Oleh: Yudi Latif (Anggota Dewan Pembina Yayasan Dompet Dhuafa Republika)

ZNEWS.ID JAKARTA – Saudaraku, nepotisme menistakan jatidiri bangsa dan prinsip demokrasi: karakter keindonesiaan dibentuk oleh semangat antifeodalisme dan antikolonialisme.

Menulis di majalah Bintang Hindia, No. 1/1902, Abdul Rivai memancangkan tonggak perlawanan terhadap nepotisme. “Tak perlu memperpanjang perbincangan kita mengenai ‘bangsawan oesoel’ karena kemunculannya memang telah ditakdirkan. Jika nenek moyang kita bangsawan, kita pun bisa disebut sebagai bangsawan bahkan meskipun pengetahuan dan pencapaian kita tak ubahnya seperti ‘katak dalam tempurung’…Saat ini pengetahuan dan pencapaianlah yang menentukan posisi seseorang.
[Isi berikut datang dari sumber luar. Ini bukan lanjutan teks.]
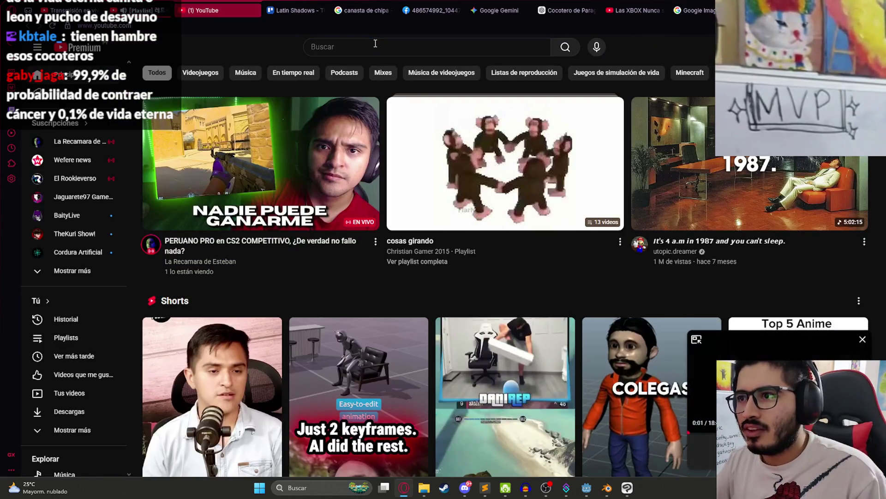
pyautogui.click(437, 160)
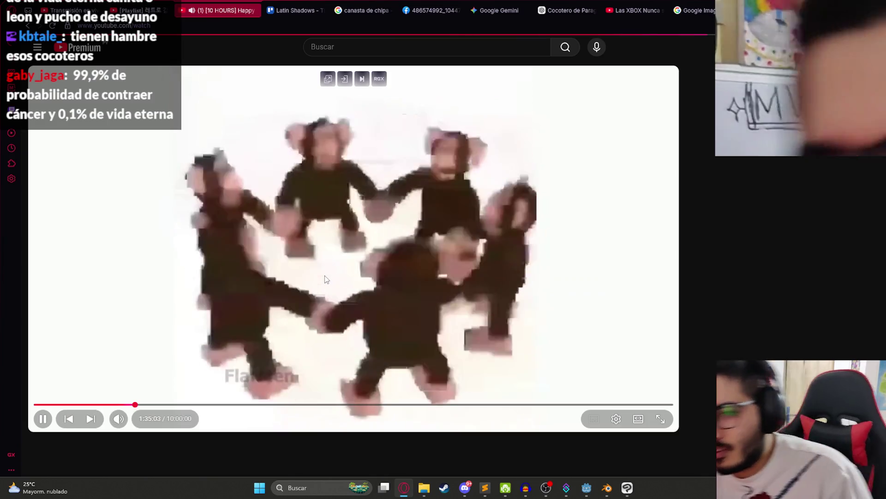
pyautogui.doubleClick(429, 250)
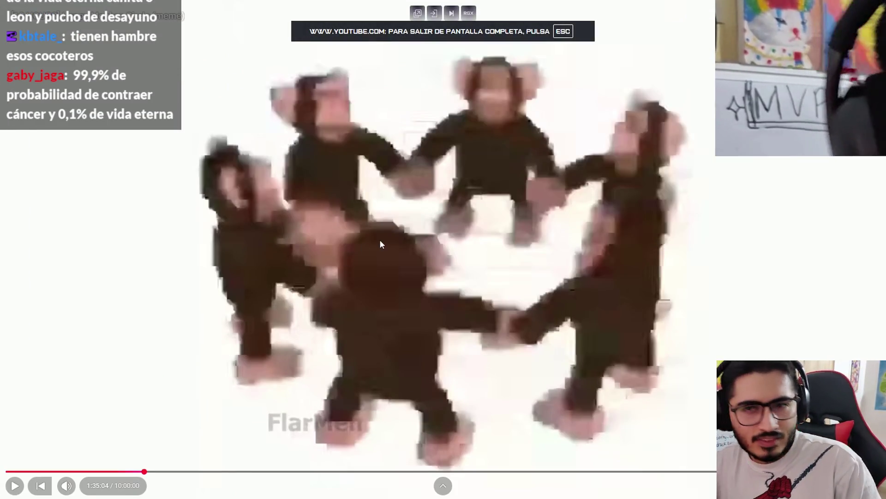
pyautogui.click(380, 239)
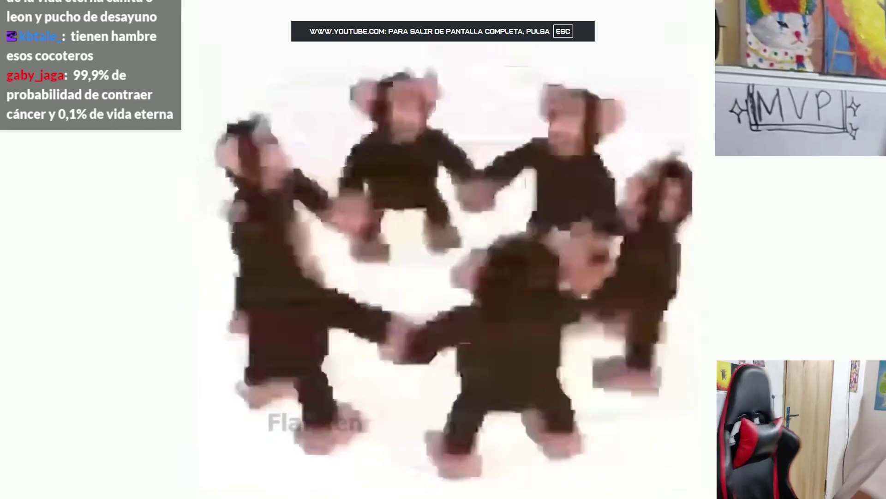
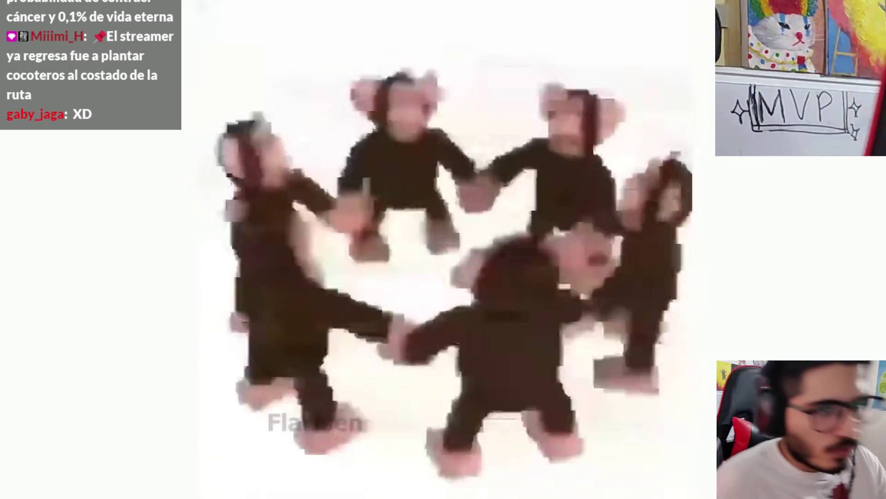
# - Pause the monkey video, leave full screen, and flip between the playlist and video pages
pyautogui.press('space')
pyautogui.press('Escape')
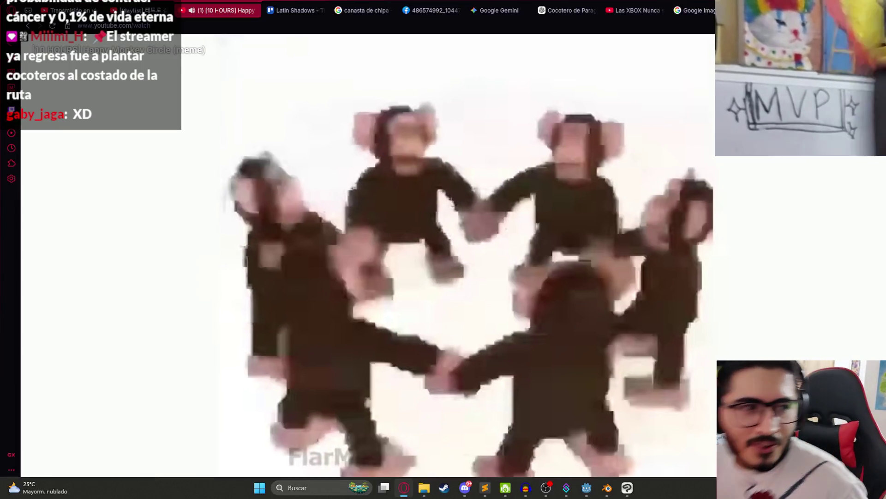
pyautogui.click(152, 10)
pyautogui.click(216, 5)
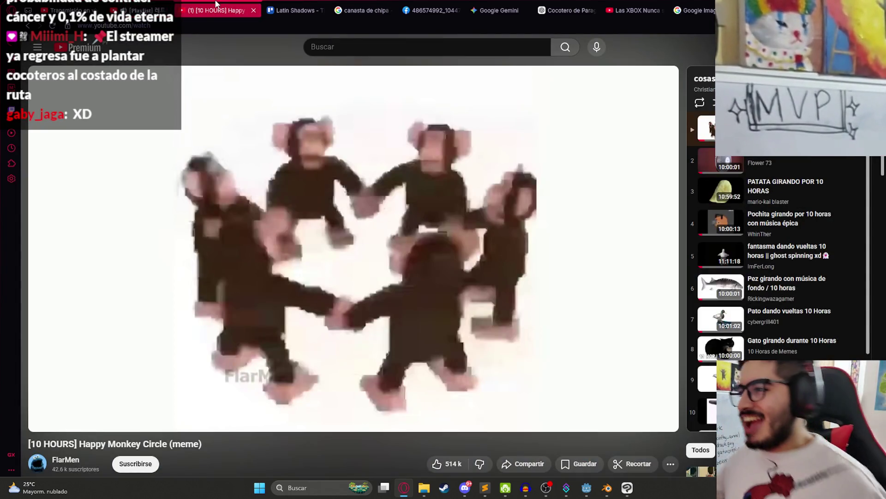
# - Check the YouTube notifications, then switch over to the Blender window
pyautogui.click(739, 47)
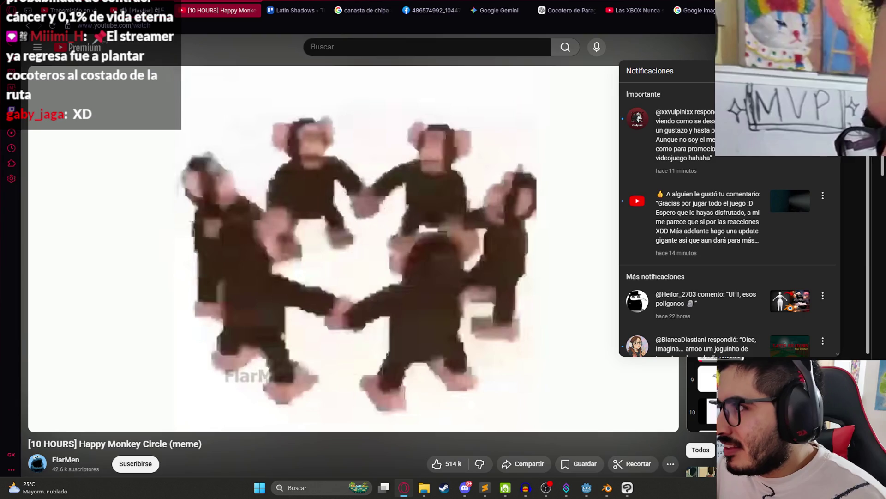
pyautogui.press('Escape')
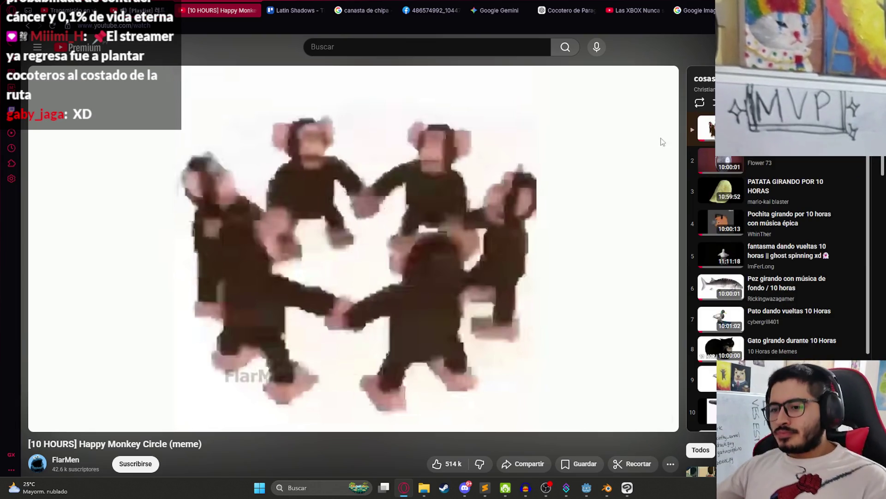
pyautogui.click(611, 492)
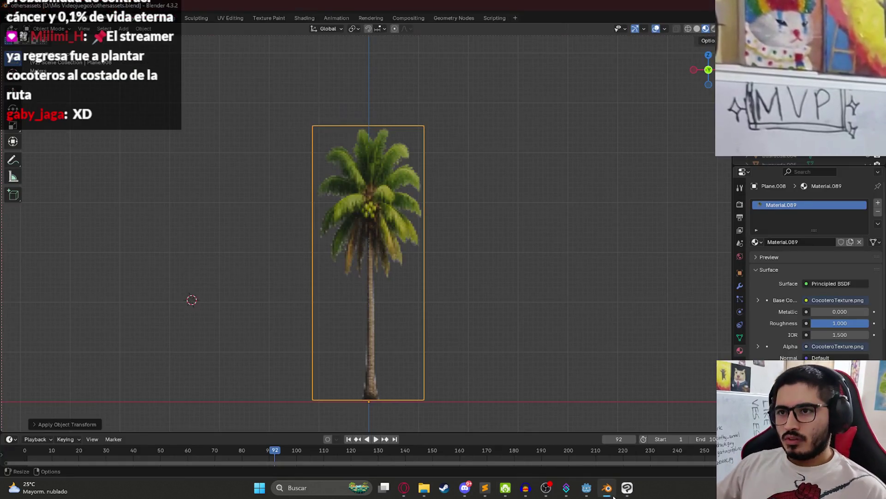
# - Assign the DayIntro world environment resource to Level0 and save the scene
pyautogui.click(585, 489)
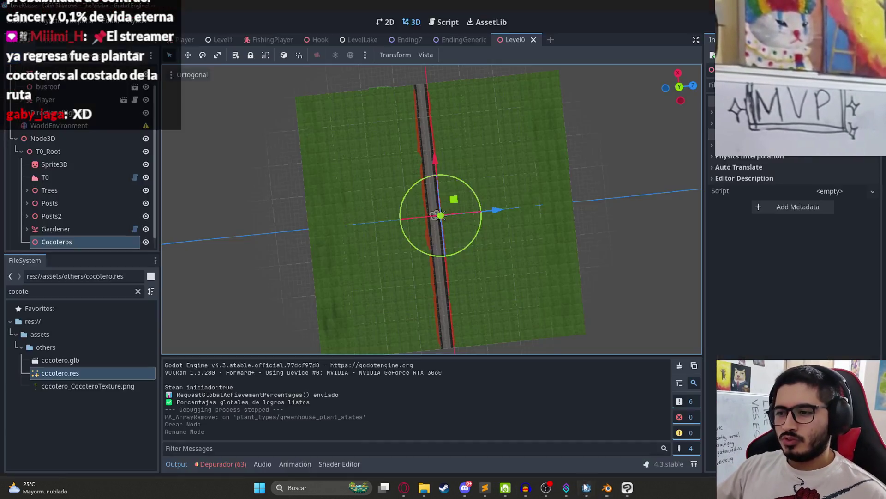
pyautogui.click(487, 99)
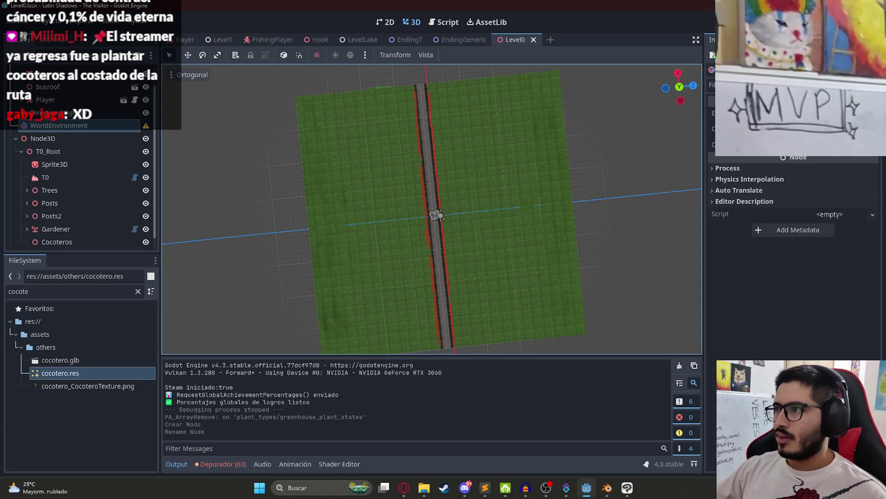
pyautogui.press('shift+alt+o')
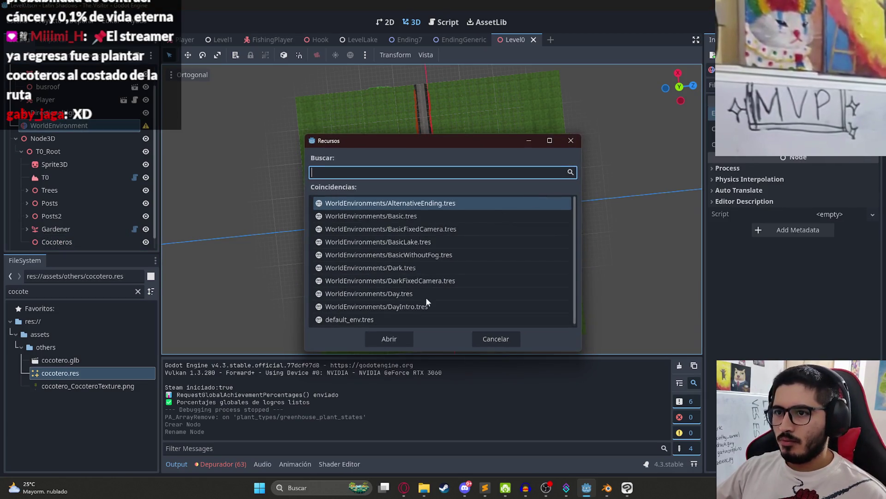
pyautogui.doubleClick(414, 304)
Inilah situasi yang melahirkan munculnya ‘bangsawan pikiran’.”

Semangat antinepotisme juga tercermin dalam pilihan kepemimpinan negara dalam rancangan Konstitusi. Menyangkut kepala negara, para anggota BPUPK berbeda pendapat dalam usul penyebutan namanya.

Ada yang mengusulkan istilah presiden, wasir, imam, maharaja, dan lain-lain. Namun, tidak ada pertentangan akan keharusan kepala negara itu dipilih oleh rakyat bukan atas dasar keturunan.

Dalam konteks prinsip demokrasi, nepotisme melanggar kesamaan hak warga negara yang menuntut prinsip fair play dan meritokrasi dalam politik. Bahwa posisi seseorang tak ditentukan oleh prinsip hereditas melainkan oleh pengetahuan, pengalaman, kreativitas, dan prestasinya.

Tak terbantahkan, seseorang dari dinasti politik mendapatkan keuntungan modal sosial dan kultural, berupa proses familiarisasi lebih dini dgn “bahasa” dan pergaulan politik.